O médico volta das privadas e diz:

– Foi um punhal com fio duplo que serviu para degolar aqueles homens. Foram mortos de pé. Não dá para compreender. Um condenado não se deixa degolar como um coelho, sem se defender. Deveria haver alguém ferido.

– O senhor mesmo está vendo, doutor, ninguém tem nem mesmo um arranhão.

– Aqueles dois homens eram perigosos?

– Demais, doutor. O armênio devia ser, seguramente, o assassino de Carbonieri, que foi morto ontem no lavatório, às 9 horas da manhã.

– Negócio claro – diz o comandante. – De qualquer modo, guardem a faca de Grandet. Para o trabalho, todo mundo, menos os doentes. Papillon, você se declarou doente?

– Sim, comandante.

– Não perdeu tempo em vingar o seu amigo. Não sou pateta, você sabe. Infelizmente, não tenho provas e sei que não as encontraremos. Ainda uma última vez, ninguém tem nada a declarar? Se um de vocês pode esclarecer esse duplo crime, dou minha palavra que será solto e enviado para a Terra Grande.

Silêncio absoluto.

Toda a curriola do armênio declarou-se doente. Vendo isso, Grandet, Galgani, Jean Castelli e Louis Gravon também dizem que não se sentem bem, no último momento. A sala fica vazia de seus 120 homens. Ficam cinco da minha curriola e quatro da curriola do armênio, mais o relojoeiro, o guarda-rancho, que reclama sem parar por causa da limpeza que vai ter de fazer, e dois ou três outros duros, um dos quais é um alsaciano, o grande Sylvain.

Esse homem vive sozinho entre os duros, não tem amigos. Autor de um ato pouco comum que lhe rendeu vinte anos, é um homem de ação muito respeitado. Sozinho, atacou um vagão postal, no rápido Paris-Bruxelas, matou os dois guardas a pancadas, jogou os sacos postais pela janela e, recolhidos por cúmplices ao longo da via, eles renderam uma soma importante.
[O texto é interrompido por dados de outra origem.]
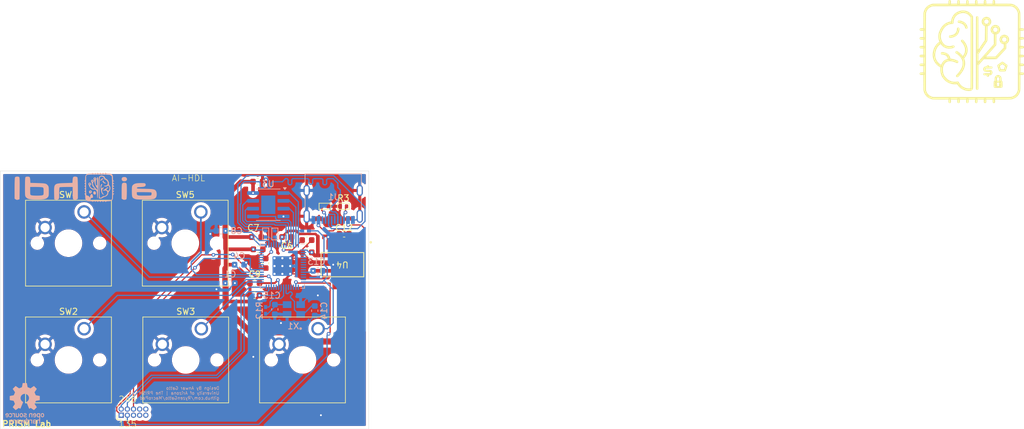
<source format=kicad_pcb>
(kicad_pcb
	(version 20240108)
	(generator "pcbnew")
	(generator_version "8.0")
	(general
		(thickness 1.6)
		(legacy_teardrops no)
	)
	(paper "A4")
	(layers
		(0 "F.Cu" signal)
		(31 "B.Cu" signal)
		(32 "B.Adhes" user "B.Adhesive")
		(33 "F.Adhes" user "F.Adhesive")
		(34 "B.Paste" user)
		(35 "F.Paste" user)
		(36 "B.SilkS" user "B.Silkscreen")
		(37 "F.SilkS" user "F.Silkscreen")
		(38 "B.Mask" user)
		(39 "F.Mask" user)
		(40 "Dwgs.User" user "User.Drawings")
		(41 "Cmts.User" user "User.Comments")
		(42 "Eco1.User" user "User.Eco1")
		(43 "Eco2.User" user "User.Eco2")
		(44 "Edge.Cuts" user)
		(45 "Margin" user)
		(46 "B.CrtYd" user "B.Courtyard")
		(47 "F.CrtYd" user "F.Courtyard")
		(48 "B.Fab" user)
		(49 "F.Fab" user)
		(50 "User.1" user)
		(51 "User.2" user)
		(52 "User.3" user)
		(53 "User.4" user)
		(54 "User.5" user)
		(55 "User.6" user)
		(56 "User.7" user)
		(57 "User.8" user)
		(58 "User.9" user)
	)
	(setup
		(pad_to_mask_clearance 0)
		(allow_soldermask_bridges_in_footprints no)
		(pcbplotparams
			(layerselection 0x00010fc_ffffffff)
			(plot_on_all_layers_selection 0x0000000_00000000)
			(disableapertmacros no)
			(usegerberextensions no)
			(usegerberattributes yes)
			(usegerberadvancedattributes yes)
			(creategerberjobfile yes)
			(dashed_line_dash_ratio 12.000000)
			(dashed_line_gap_ratio 3.000000)
			(svgprecision 4)
			(plotframeref no)
			(viasonmask no)
			(mode 1)
			(useauxorigin no)
			(hpglpennumber 1)
			(hpglpenspeed 20)
			(hpglpendiameter 15.000000)
			(pdf_front_fp_property_popups yes)
			(pdf_back_fp_property_popups yes)
			(dxfpolygonmode yes)
			(dxfimperialunits yes)
			(dxfusepcbnewfont yes)
			(psnegative no)
			(psa4output no)
			(plotreference yes)
			(plotvalue yes)
			(plotfptext yes)
			(plotinvisibletext no)
			(sketchpadsonfab no)
			(subtractmaskfromsilk no)
			(outputformat 1)
			(mirror no)
			(drillshape 1)
			(scaleselection 1)
			(outputdirectory "")
		)
	)
	(net 0 "")
	(net 1 "unconnected-(U1-GND-Pad57)")
	(net 2 "unconnected-(U1-GPIO23-Pad35)")
	(net 3 "unconnected-(U1-SWD-Pad25)")
	(net 4 "unconnected-(U1-GPIO26_ADC0-Pad38)")
	(net 5 "unconnected-(U1-GPIO28_ADC2-Pad40)")
	(net 6 "unconnected-(U1-GPIO29_ADC3-Pad41)")
	(net 7 "unconnected-(U1-TESTEN-Pad19)")
	(net 8 "unconnected-(U1-SWCLK-Pad24)")
	(net 9 "unconnected-(U1-GPIO24-Pad36)")
	(net 10 "unconnected-(U1-GPIO27_ADC1-Pad39)")
	(net 11 "GND")
	(net 12 "unconnected-(U1-GPIO25-Pad37)")
	(net 13 "3v3")
	(net 14 "+1V1")
	(net 15 "Net-(J1-CC1)")
	(net 16 "Net-(J1-CC2)")
	(net 17 "Net-(J1-D+-PadA6)")
	(net 18 "Net-(U1-USB_DP)")
	(net 19 "Net-(J1-D--PadA7)")
	(net 20 "Net-(U1-USB_DM)")
	(net 21 "Net-(U1-QSPI_SS)")
	(net 22 "Net-(U1-QSPI_SCLK)")
	(net 23 "Net-(U1-QSPI_SD2)")
	(net 24 "Net-(U1-QSPI_SD3)")
	(net 25 "Net-(U1-QSPI_SD1)")
	(net 26 "Net-(U1-QSPI_SD0)")
	(net 27 "unconnected-(J1-SBU1-PadA8)")
	(net 28 "unconnected-(J1-SBU2-PadB8)")
	(net 29 "Net-(U1-XIN)")
	(net 30 "Net-(U1-XOUT)")
	(net 31 "Net-(C15-Pad2)")
	(net 32 "GPIO21")
	(net 33 "GPIO20")
	(net 34 "GPIO19")
	(net 35 "GPIO18")
	(net 36 "GPIO11")
	(net 37 "unconnected-(J2-Pad5)")
	(net 38 "unconnected-(J2-Pad7)")
	(net 39 "unconnected-(J2-Pad10)")
	(net 40 "unconnected-(J2-Pad9)")
	(net 41 "unconnected-(J2-Pad8)")
	(net 42 "GPIO17")
	(net 43 "GPIO16")
	(net 44 "GPIO22")
	(net 45 "GPIO04")
	(net 46 "GPIO08")
	(net 47 "GPIO03")
	(net 48 "GPIO01")
	(net 49 "GPIO10")
	(net 50 "GPIO12")
	(net 51 "GPIO06")
	(net 52 "GPIO15")
	(net 53 "GPIO00")
	(net 54 "GPIO14")
	(net 55 "GPIO09")
	(net 56 "GPIO13")
	(net 57 "GPIO02")
	(net 58 "GPIO07")
	(net 59 "GPIO05")
	(net 60 "RUN")
	(net 61 "Net-(U4-VI)")
	(footprint "PCM_Resistor_SMD_AKL:R_0402_1005Metric" (layer "F.Cu") (at 150.155 68.5))
	(footprint "Capacitor_SMD:C_0603_1608Metric" (layer "F.Cu") (at 135.725 83))
	(footprint "Capacitor_SMD:C_0603_1608Metric" (layer "F.Cu") (at 136 73.5 180))
	(footprint "PCM_Resistor_SMD_AKL:R_0402_1005Metric" (layer "F.Cu") (at 147.155 68.5 180))
	(footprint "Capacitor_SMD:C_0603_1608Metric" (layer "F.Cu") (at 144.225 76))
	(footprint "Button_Switch_Keyboard:SW_Cherry_MX_1.00u_PCB" (layer "F.Cu") (at 107.96 88.42))
	(footprint "Capacitor_SMD:C_0603_1608Metric" (layer "F.Cu") (at 136.225 64.5 180))
	(footprint "Capacitor_SMD:C_0603_1608Metric" (layer "F.Cu") (at 144.225 74 180))
	(footprint "Voltage:NCP1117" (layer "F.Cu") (at 150 78 180))
	(footprint "Capacitor_SMD:C_0603_1608Metric" (layer "F.Cu") (at 140.95 73.5 180))
	(footprint "Capacitor_SMD:C_0603_1608Metric" (layer "F.Cu") (at 137.5 77.775 90))
	(footprint "Capacitor_SMD:C_0603_1608Metric" (layer "F.Cu") (at 135.725 81))
	(footprint "Connector_PinHeader_1.00mm:PinHeader_2x22_P1.00mm_Vertical" (layer "F.Cu") (at 114 102.5 90))
	(footprint "Button_Switch_Keyboard:SW_Cherry_MX_1.00u_PCB" (layer "F.Cu") (at 126.96 69.42))
	(footprint "Capacitor_SMD:C_0603_1608Metric" (layer "F.Cu") (at 136.275 75.5 180))
	(footprint "Button_Switch_Keyboard:SW_Cherry_MX_1.00u_PCB" (layer "F.Cu") (at 127.04 88.42))
	(footprint "Button_Switch_Keyboard:SW_Cherry_MX_1.00u_PCB" (layer "F.Cu") (at 146.04 88.42))
	(footprint "Capacitor_SMD:C_0603_1608Metric" (layer "F.Cu") (at 150.275 73 180))
	(footprint "Button_Switch_Keyboard:SW_Cherry_MX_1.00u_PCB" (layer "F.Cu") (at 107.96 69.42))
	(footprint "Capacitor_SMD:C_0603_1608Metric" (layer "B.Cu") (at 139 85.275 90))
	(footprint "PCM_Resistor_SMD_AKL:R_0402_1005Metric" (layer "B.Cu") (at 139 73 90))
	(footprint "1K Resistor:RC0402N_PAN" (layer "B.Cu") (at 144 72.5))
	(footprint "Connector_USB:USB_C_Receptacle_G-Switch_GT-USB-7010ASV" (layer "B.Cu") (at 148.5 67))
	(footprint "PCM_Resistor_SMD_AKL:R_0402_1005Metric" (layer "B.Cu") (at 137.5 72.99 90))
	(footprint "Capacitor_SMD:C_0603_1608Metric" (layer "B.Cu") (at 145.5 85.5 90))
	(footprint "Capacitor_SMD:C_0603_1608Metric" (layer "B.Cu") (at 131.725 81 180))
	(footprint "Capacitor_SMD:C_0603_1608Metric" (layer "B.Cu") (at 133.225 78 180))
	(footprint "1K Resistor:RC0402N_PAN"
		(layer "B.Cu")
		(uuid "9597df1c-af39-4832-89ff-2075db50d966")
		(at 137.5 85.447201 -90)
		(tags "ERJ-2RKF1001X ")
		(property "Reference" "R12"
			(at 0 1 90)
			(unlocked yes)
			(layer "B.SilkS")
			(uuid "29fb58b8-8426-4a04-bb2a-34936268a510")
			(effects
				(font
					(size 1 1)
					(thickness 0.15)
				)
				(justify mirror)
			)
		)
		(property "Value" "1K"
			(at 0 0 90)
			(unlocked yes)
			(layer "B.Fab")
			(uuid "2edd1c33-9003-4b62-8ca5-50f2978a1f20")
			(effects
				(font
					(size 1 1)
					(thickness 0.15)
				)
				(justify mirror)
			)
		)
		(property "Footprint" "1K Resistor:RC0402N_PAN"
			(at 0 0 90)
			(layer "B.Fab")
			(hide yes)
			(uuid "3813c5a3-e05f-444c-993b-8cbf876932b8")
			(effects
				(font
					(size 1.27 1.27)
					(thickness 0.15)
				)
				(justify mirror)
			)
		)
		(property "Datasheet" "https://industrial.panasonic.com/cdbs/www-data/pdf/RDA0000/AOA0000C304.pdf"
			(at 0 0 90)
			(layer "B.Fab")
			(hide yes)
			(uuid "e2ba0e5c-10e0-46c0-a308-086435b3daee")
			(effects
				(font
					(size 1.27 1.27)
					(thickness 0.15)
				)
				(justify mirror)
			)
		)
		(property "Description" "RES SMD 1K OHM 1% 1/10W 0402"
			(at 0 0 90)
			(layer "B.Fab")
			(hide yes)
			(uuid "a199af9a-1af2-4150-afed-d4c5e1680b06")
			(effects
				(font
					(size 1.27 1.27)
					(thickness 0.15)
				)
				(justify mirror)
			)
		)
		(property "Display" ""
			(at 0 0 -90)
			(unlocked yes)
			(layer "B.Fab")
			(hide yes)
			(uuid "ae83cd82-719b-4d19-ae30-490017e2cfab")
			(effects
				(font
					(size 1 1)
					(thickness 0.15)
				)
				(justify mirror)
			)
		)
		(property "Display 2" ""
			(at 0 0 -90)
			(unlocked yes)
			(layer "B.Fab")
			(hide yes)
			(uuid "852cdd44-2e35-4ab7-b05b-afae772f1dbf")
			(effects
				(font
					(size 1 1)
					(thickness 0.15)
				)
				(justify mirror)
			)
		)
		(property "JLCPCB ID" ""
			(at 0 0 -90)
			(unlocked yes)
			(layer "B.Fab")
			(hide yes)
			(uuid "6fd65caa-dac9-4278-9f17-10556007ab41")
			(effects
				(font
					(size 1 1)
					(thickness 0.15)
				)
				(justify mirror)
			)
		)
		(property "Manufacturer" "Panasonic Electronic Components"
			(at 0 0 -90)
			(unlocked yes)
			(layer "B.Fab")
			(hide yes)
			(uuid "a4a3c82b-3f18-42d3-8877-5d1dcd51a4ba")
			(effects
				(font
					(size 1 1)
					(thickness 0.15)
				)
				(justify mirror)
			)
		)
		(property "Part Number" "ERJ-2RKF1001X"
			(at 0 0 -90)
			(unlocked yes)
			(layer "B.Fab")
			(hide yes)
			(uuid "81e90991-c937-4399-aa6d-3a9d56af824d")
			(effects
				(font
					(size 1 1)
					(thickness 0.15)
				)
				(justify mirror)
			)
		)
		(property "Specifications" ""
			(at 0 0 -90)
			(unlocked yes)
			(layer "B.Fab")
			(hide yes)
			(uuid "cab2caec-1e44-4bf1-8006-317597b0b73e")
			(effects
				(font
					(size 1 1)
					(thickness 0.15)
				)
				(justify mirror)
			)
		)
		(property ki_fp_filters "RC0402N_PAN RC0402N_PAN-M RC0402N_PAN-L")
		(path "/18bc4654-3b9b-4194-928b-801a04f7f788")
		(sheetname "Root")
		(sheetfile "RP2040 Board.kicad_sch")
		(attr smd)
		(fp_line
			(start -1.134599 0.504)
			(end -1.134599 -0.504)
			(stroke
				(width 0.1524)
				(type solid)
			)
			(layer "B.CrtYd")
			(uuid "0c2d3b75-6de2-4830-ac4e-5436e5fc05dc")
		)
		(fp_line
			(start 1.134599 0.504)
			(end -1.134599 0.504)
			(stroke
				(width 0.1524)
				(type solid)
			)
			(layer "B.CrtYd")
			(uuid "b3b4f6ec-910a-4b40-ad27-5e4be990193a")
		)
		(fp_line
			(start -1.134599 -0.504)
			(end 1.134599 -0.504)
			(stroke
				(width 0.1524)
				(type solid)
			)
			(layer "B.CrtYd")
			(uuid "4842dbb9-b2e6-4566-8fe7-a67e50859cfb")
		)
		(fp_line
			(start 1.134599 -0.504)
			(end 1.134599 0.504)
			(stroke
				(width 0.1524)
				(type solid)
			)
			(layer "B.CrtYd")
			(uuid "c17664f7-3e43-47a1-8435-318694eb02b1")
		)
		(fp_line
			
... [1458621 chars truncated]
</source>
Sylvain, vendo as duas curriolas cochichando, cada qual em seu canto, e ignorando que havíamos feito o acordo de não agir uma contra a outra, permitiu-se tomar a palavra:

– Espero que vocês não vão se bater em tumulto arranjadinho, gênero dos três mosqueteiros?
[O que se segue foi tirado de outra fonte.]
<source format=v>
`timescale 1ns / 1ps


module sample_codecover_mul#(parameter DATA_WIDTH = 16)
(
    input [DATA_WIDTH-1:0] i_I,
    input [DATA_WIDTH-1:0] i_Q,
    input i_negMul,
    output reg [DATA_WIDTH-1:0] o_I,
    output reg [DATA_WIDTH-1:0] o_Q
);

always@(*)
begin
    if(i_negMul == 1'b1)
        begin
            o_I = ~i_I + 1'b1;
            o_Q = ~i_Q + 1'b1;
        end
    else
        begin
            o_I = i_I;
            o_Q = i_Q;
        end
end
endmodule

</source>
– Por hoje não – diz Galgani. – Ficará para mais tarde.

– Por que mais tarde? Não se deve deixar para amanhã o que se pode fazer hoje – diz Paulo -, mas eu não vejo razão para nos matarmos. Que acha, Papillon?
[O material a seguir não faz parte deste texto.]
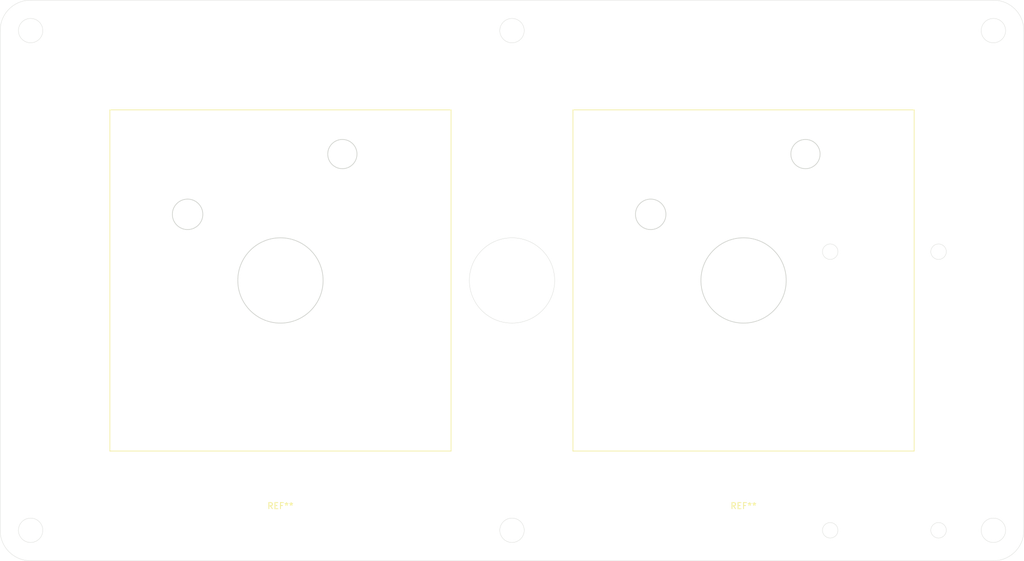
<source format=kicad_pcb>
(kicad_pcb (version 20171130) (host pcbnew 5.1.5-52549c5~84~ubuntu18.04.1)

  (general
    (thickness 1.6)
    (drawings 23)
    (tracks 0)
    (zones 0)
    (modules 2)
    (nets 1)
  )

  (page A4)
  (layers
    (0 F.Cu signal)
    (31 B.Cu signal)
    (32 B.Adhes user)
    (33 F.Adhes user)
    (34 B.Paste user)
    (35 F.Paste user)
    (36 B.SilkS user)
    (37 F.SilkS user)
    (38 B.Mask user)
    (39 F.Mask user)
    (40 Dwgs.User user)
    (41 Cmts.User user)
    (42 Eco1.User user)
    (43 Eco2.User user)
    (44 Edge.Cuts user)
    (45 Margin user)
    (46 B.CrtYd user)
    (47 F.CrtYd user)
    (48 B.Fab user)
    (49 F.Fab user)
  )

  (setup
    (last_trace_width 0.25)
    (trace_clearance 0.2)
    (zone_clearance 0.508)
    (zone_45_only no)
    (trace_min 0.2)
    (via_size 0.8)
    (via_drill 0.4)
    (via_min_size 0.4)
    (via_min_drill 0.3)
    (uvia_size 0.3)
    (uvia_drill 0.1)
    (uvias_allowed no)
    (uvia_min_size 0.2)
    (uvia_min_drill 0.1)
    (edge_width 0.05)
    (segment_width 0.2)
    (pcb_text_width 0.3)
    (pcb_text_size 1.5 1.5)
    (mod_edge_width 0.12)
    (mod_text_size 1 1)
    (mod_text_width 0.15)
    (pad_size 1.524 1.524)
    (pad_drill 0.762)
    (pad_to_mask_clearance 0.051)
    (solder_mask_min_width 0.25)
    (aux_axis_origin 0 0)
    (visible_elements FFFFFF7F)
    (pcbplotparams
      (layerselection 0x010fc_ffffffff)
      (usegerberextensions false)
      (usegerberattributes false)
      (usegerberadvancedattributes false)
      (creategerberjobfile false)
      (excludeedgelayer true)
      (linewidth 0.100000)
      (plotframeref false)
      (viasonmask false)
      (mode 1)
      (useauxorigin false)
      (hpglpennumber 1)
      (hpglpenspeed 20)
      (hpglpendiameter 15.000000)
      (psnegative false)
      (psa4output false)
      (plotreference true)
      (plotvalue true)
      (plotinvisibletext false)
      (padsonsilk false)
      (subtractmaskfromsilk false)
      (outputformat 1)
      (mirror false)
      (drillshape 1)
      (scaleselection 1)
      (outputdirectory ""))
  )

  (net 0 "")

  (net_class Default "This is the default net class."
    (clearance 0.2)
    (trace_width 0.25)
    (via_dia 0.8)
    (via_drill 0.4)
    (uvia_dia 0.3)
    (uvia_drill 0.1)
  )

  (module libkeyswitch-1_1:NOVELKEYS_BIG_SWITCH_BOTTOM (layer F.Cu) (tedit 5E2153D9) (tstamp 5E2171AB)
    (at 190 95)
    (fp_text reference REF** (at 0 37) (layer F.SilkS)
      (effects (font (size 1 1) (thickness 0.15)))
    )
    (fp_text value NOVELKEYS_BIG_SWITCH_BOTTOM (at 0 -37) (layer F.Fab)
      (effects (font (size 1 1) (thickness 0.15)))
    )
    (fp_line (start 28 -28) (end 28 28) (layer F.SilkS) (width 0.12))
    (fp_line (start 28 28) (end -28 28) (layer F.SilkS) (width 0.12))
    (fp_line (start -28 28) (end -28 -28) (layer F.SilkS) (width 0.12))
    (fp_line (start -28 -28) (end 28 -28) (layer F.SilkS) (width 0.12))
    (fp_line (start 36 -36) (end -36 -36) (layer Dwgs.User) (width 0.12))
    (fp_line (start -36 -36) (end -36 36) (layer Dwgs.User) (width 0.12))
    (fp_line (start -36 36) (end 36 36) (layer Dwgs.User) (width 0.12))
    (fp_line (start 36 36) (end 36 -36) (layer Dwgs.User) (width 0.12))
    (fp_circle (center 0 0) (end 7 0) (layer Edge.Cuts) (width 0.12))
    (fp_circle (center 10.16 -20.74) (end 12.56 -20.74) (layer Edge.Cuts) (width 0.12))
    (fp_circle (center -15.24 -10.85) (end -12.74 -10.85) (layer Edge.Cuts) (width 0.12))
  )

  (module libkeyswitch-1_1:NOVELKEYS_BIG_SWITCH_BOTTOM (layer F.Cu) (tedit 5E2153D9) (tstamp 5E217181)
    (at 114 95)
    (fp_text reference REF** (at 0 37) (layer F.SilkS)
      (effects (font (size 1 1) (thickness 0.15)))
    )
    (fp_text value NOVELKEYS_BIG_SWITCH_BOTTOM (at 0 -37) (layer F.Fab)
      (effects (font (size 1 1) (thickness 0.15)))
    )
    (fp_circle (center -15.24 -10.85) (end -12.74 -10.85) (layer Edge.Cuts) (width 0.12))
    (fp_circle (center 10.16 -20.74) (end 12.56 -20.74) (layer Edge.Cuts) (width 0.12))
    (fp_circle (center 0 0) (end 7 0) (layer Edge.Cuts) (width 0.12))
    (fp_line (start 36 36) (end 36 -36) (layer Dwgs.User) (width 0.12))
    (fp_line (start -36 36) (end 36 36) (layer Dwgs.User) (width 0.12))
    (fp_line (start -36 -36) (end -36 36) (layer Dwgs.User) (width 0.12))
    (fp_line (start 36 -36) (end -36 -36) (layer Dwgs.User) (width 0.12))
    (fp_line (start -28 -28) (end 28 -28) (layer F.SilkS) (width 0.12))
    (fp_line (start -28 28) (end -28 -28) (layer F.SilkS) (width 0.12))
    (fp_line (start 28 28) (end -28 28) (layer F.SilkS) (width 0.12))
    (fp_line (start 28 -28) (end 28 28) (layer F.SilkS) (width 0.12))
  )

  (gr_circle (center 204.22 136) (end 202.95 136) (layer Edge.Cuts) (width 0.05) (tstamp 5E21726A))
  (gr_line (start 204.22 136) (end 204.22 90.28) (layer Dwgs.User) (width 0.15) (tstamp 5E217269))
  (gr_circle (center 222 90.28) (end 223.27 90.28) (layer Edge.Cuts) (width 0.05) (tstamp 5E217268))
  (gr_circle (center 204.22 90.28) (end 202.95 90.28) (layer Edge.Cuts) (width 0.05) (tstamp 5E217267))
  (gr_line (start 222 90.28) (end 222 136) (layer Dwgs.User) (width 0.15) (tstamp 5E217266))
  (gr_circle (center 222 136) (end 223.27 136) (layer Edge.Cuts) (width 0.05) (tstamp 5E217265))
  (gr_line (start 222 136) (end 204.22 136) (layer Dwgs.User) (width 0.15) (tstamp 5E217264))
  (gr_line (start 204.22 90.28) (end 222 90.28) (layer Dwgs.User) (width 0.15) (tstamp 5E217263))
  (gr_circle (center 152 95) (end 159 95) (layer Edge.Cuts) (width 0.05))
  (gr_line (start 236 136) (end 236 54) (layer Edge.Cuts) (width 0.05) (tstamp 5E2108FB))
  (gr_line (start 73 141) (end 231 141) (layer Edge.Cuts) (width 0.05) (tstamp 5E2108FA))
  (gr_line (start 68 54) (end 68 136) (layer Edge.Cuts) (width 0.05) (tstamp 5E2108F9))
  (gr_line (start 231 49) (end 73 49) (layer Edge.Cuts) (width 0.05) (tstamp 5E2108F8))
  (gr_arc (start 231 54) (end 236 54) (angle -90) (layer Edge.Cuts) (width 0.05))
  (gr_arc (start 231 136) (end 231 141) (angle -90) (layer Edge.Cuts) (width 0.05))
  (gr_arc (start 73 136) (end 68 136) (angle -90) (layer Edge.Cuts) (width 0.05))
  (gr_arc (start 73 54) (end 73 49) (angle -90) (layer Edge.Cuts) (width 0.05))
  (gr_circle (center 231 136) (end 233 136) (layer Edge.Cuts) (width 0.05))
  (gr_circle (center 152 136) (end 154 136) (layer Edge.Cuts) (width 0.05))
  (gr_circle (center 73 136) (end 75 136) (layer Edge.Cuts) (width 0.05))
  (gr_circle (center 73 54) (end 75 54) (layer Edge.Cuts) (width 0.05))
  (gr_circle (center 231 54) (end 233 54) (layer Edge.Cuts) (width 0.05))
  (gr_circle (center 152 54) (end 154 54) (layer Edge.Cuts) (width 0.05))

)

</source>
– Uma pergunta só: vocês sabiam o que o armênio ia fazer?

– Minha palavra de homem, Papi, não sabíamos de nada e quer saber o que lhe digo? Não sei como receberia a notícia se o armênio não tivesse morrido.

– Então, se é assim, por que não parar essa história para sempre? – diz Grandet.

– Nós estamos de acordo. Apertemos as mãos e não se fala mais nesse triste negócio.

– Entendido.

– Sou testemunha – diz Sylvain. – Fico satisfeito por ver isso acabado.